The MOR program provides a method for automatic tagging of corpora in the CHAT format. To make this work,
it is necessary to construct a separate MOR grammar for each language. After analysis with MOR,
users can then use the POST program to disambiguate the %mor line. We provide a POST disambiguation
database for English, but for other languages, users will need to do the work of training a POST database
for themselves. This whole system is described in a recent article on
morphosyntactic analysis in CLAN.
We have working MOR grammars for these languages:
- Cantonese (yue): This grammar was built by Brian MacWhinney, Sam Po Law, and Anthony Kong with additional help from a
Cantonese-English lexicon provided by K. K. Luke.
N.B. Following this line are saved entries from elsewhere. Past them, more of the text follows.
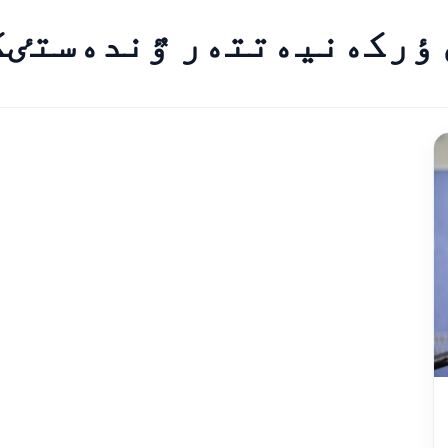
 ٶركەنيەتتەر ٷندەستٸگ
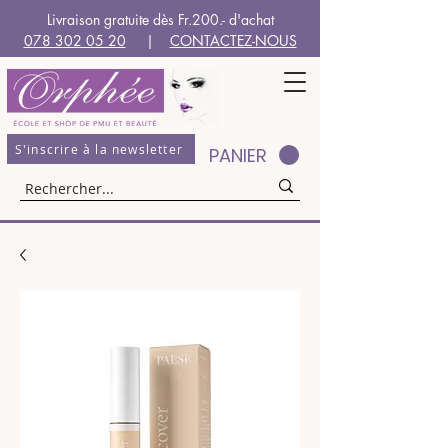
Livraison gratuite dès Fr.200.- d'achat
078 302 05 20
|
CONTACTEZ-NOUS
S'inscrire à la newsletter
PANIER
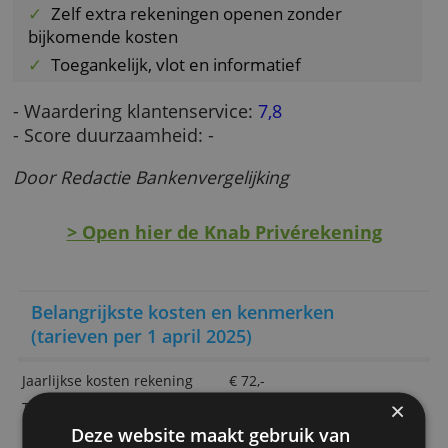
gezamenlijke rekening met je partner, klik da
op
Knab Gezamenlijke rekening
. Een
gezamenlijke rekening kost 1 euro per maan
extra.
Bijzondere aspecten
In één keer alles geregeld
Duidelijke vaste bijdrage per maand
Zelf extra rekeningen openen zonder
bijkomende kosten
Toegankelijk, vlot en informatief
- Waardering klantenservice:
7,8
- Score duurzaamheid: -
Door Redactie Bankenvergelijking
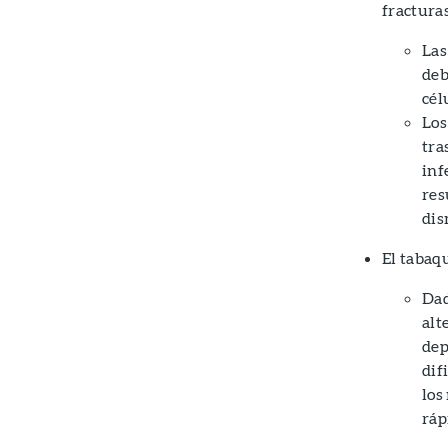
fracturas
Las
deb
cél
Los
tra
inf
res
dis
El tabaq
Dad
alt
dep
dif
los
ráp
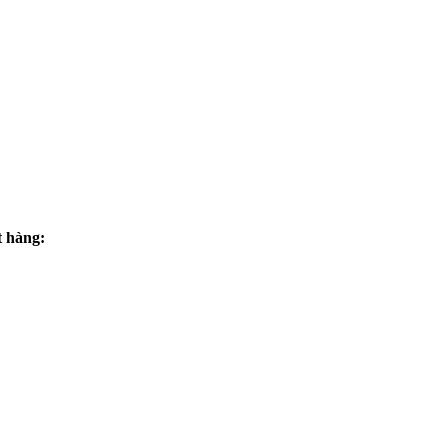
t hàng:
- Chinese (zho): This grammmar was built by Brian MacWhinney and Twila Tardif.
Thanks to K. J. Chen and the CKIP Group of the Academica Sinica for providing
an Excel listing of the 20,000 highest frequency forms of Putonghua
along with their English translations and romanizations.
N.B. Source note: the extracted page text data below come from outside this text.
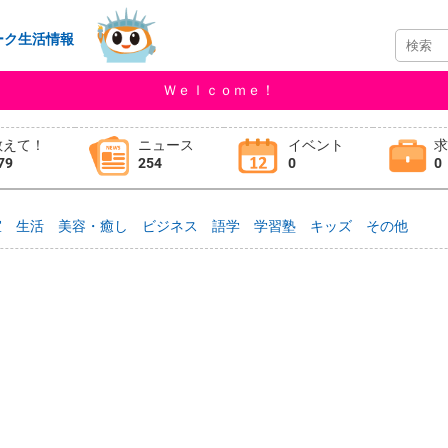
ーク生活情報
Ｗｅｌｃｏｍｅ！
教えて！
ニュース
イベント
79
254
0
0
室
生活
美容・癒し
ビジネス
語学
学習塾
キッズ
その他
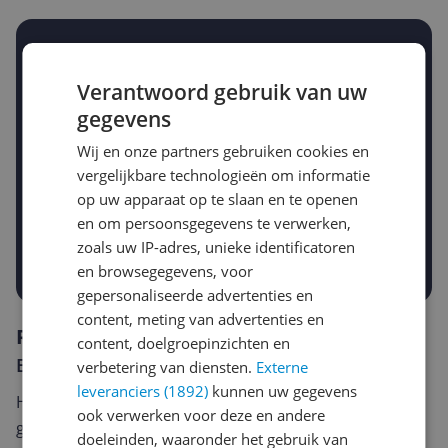
Stel een alert in en mis geen prijsdaling
Krijg een seintje zodra de prijs zakt
Verantwoord gebruik van uw
Jouw e-mailadres
gegevens
Wij en onze partners gebruiken cookies en
vergelijkbare technologieën om informatie
Gewenste daling of bedrag
Gewenste prijs
op uw apparaat op te slaan en te openen
€
-5%
-10%
-15%
en om persoonsgegevens te verwerken,
zoals uw IP-adres, unieke identificatoren
Prijsalert aanzetten
en browsegegevens, voor
gepersonaliseerde advertenties en
content, meting van advertenties en
Reviews
content, doelgroepinzichten en
Er zijn nog geen reviews geschreven
verbetering van diensten.
Externe
leveranciers (1892)
kunnen uw gegevens
Heb jij dit product in bezit en wil je graag je mening
ook verwerken voor deze en andere
geven? Start dan hieronder met het schrijven van je
doeleinden, waaronder het gebruik van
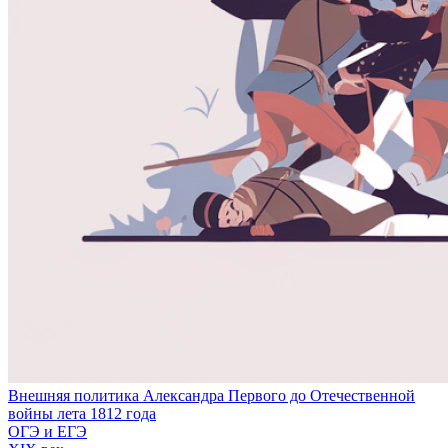
Внешняя политика Александра Первого до Отечественной
войны лета 1812 года
ОГЭ и ЕГЭ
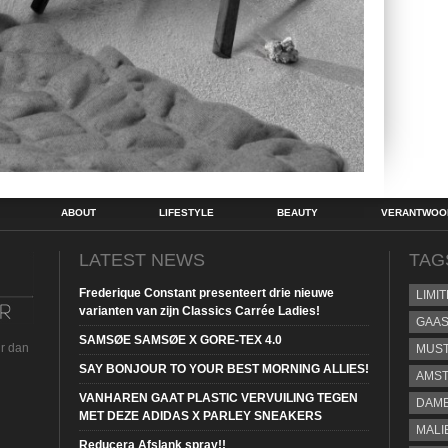
ABOUT
LIFESTYLE
BEAUTY
VERANTWOOR
LATEST NEWS
TAG
Frederique Constant presenteert drie nieuwe
LIMI
varianten van zijn Classics Carrée Ladies!
GAA
SAMSØE SAMSØE X GORE-TEX 4.0
ur dan
MUS
SAY BONJOUR TO YOUR BEST MORNING ALLIES!
AMST
VANHAREN GAAT PLASTIC VERVUILING TEGEN
DAME
MET DEZE ADIDAS X PARLEY SNEAKERS
MALI
Reducera Afslank spray!!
- Danish (dan): This grammar is in preparation.
- Dutch (nld): This grammar was contributed by Steven Gillis.
- English (eng): This grammar was built initially by Brian MacWhinney and Mitzi Morris. It covers all the forms in the CHILDES English database.
- French (fra): This grammar was contributed by Christophe Parisse.
- French-new (fra): A newer, version of the French grammar.
- German (deu): This grammar was contributed by Heike Behrens.
- Hebrew (heb): This grammar was developed by Aviad Albert, Bracha Nir, Shuly Wintner, Brian MacWhinney, and Ruth Berman.
- Japanese (jpn): This grammar was constructed by Norio Naka and Susanne Miyata.
The distribution includes the Wakachi system from Susanne Miyata for grammatical reference.
- Italian (ita): This grammar was built by Livia Tonelli and Brian MacWhinney.
- Spanish (spa): This grammar was built by Brian MacWhinney.
Five of these grammars (English, Chinese, Cantonese, Japanese, Spanish) also include POST databases created by Christophe Parisse's POSTTRAIN program. After running MOR, you run POST to automatically disambiguate the output of MOR. The Chinese version is functional, but needs a bit more training and clarification of part of speech categories to improve accuracy.
To help those interested in building their own MOR grammars, we provide these two examples
of minMOR grammars. One is the basic example and the other indicates how
to build a grammar that targets only a few word forms, such as the German article.